WORK REQUIRED:
From the line containing "thumb tip: (210, 113)" to the final line of the entries, every line is to be reproduced exactly; no other line belongs in the output.

Pose landmark coordinates

□ □ □

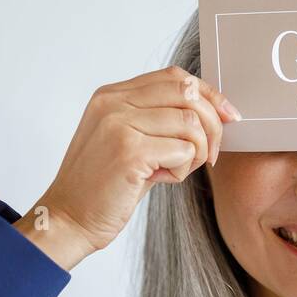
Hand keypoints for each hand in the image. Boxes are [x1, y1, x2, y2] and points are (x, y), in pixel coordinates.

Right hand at [13, 65, 240, 269]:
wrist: (68, 219)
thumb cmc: (101, 188)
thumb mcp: (126, 142)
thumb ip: (158, 122)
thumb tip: (210, 113)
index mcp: (112, 95)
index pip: (175, 77)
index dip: (209, 94)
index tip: (228, 116)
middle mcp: (113, 102)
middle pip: (188, 93)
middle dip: (212, 125)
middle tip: (209, 155)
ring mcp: (119, 124)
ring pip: (191, 124)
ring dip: (196, 153)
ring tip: (176, 171)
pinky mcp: (129, 152)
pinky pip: (183, 151)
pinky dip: (183, 170)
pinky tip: (163, 181)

□ □ □

ANSWER AREA:
thumb tip: (210, 113)
index mcp: (112, 95)
index pip: (175, 77)
index dip: (209, 94)
index tip: (228, 116)
middle mcp: (113, 102)
middle pip: (188, 93)
middle dip: (212, 125)
middle tip: (209, 155)
ring mcp: (119, 124)
ring pip: (191, 124)
ring dip: (196, 153)
ring tip: (176, 171)
pinky mcp: (129, 152)
pinky pip: (183, 151)
pinky dip: (183, 170)
pinky tip: (163, 181)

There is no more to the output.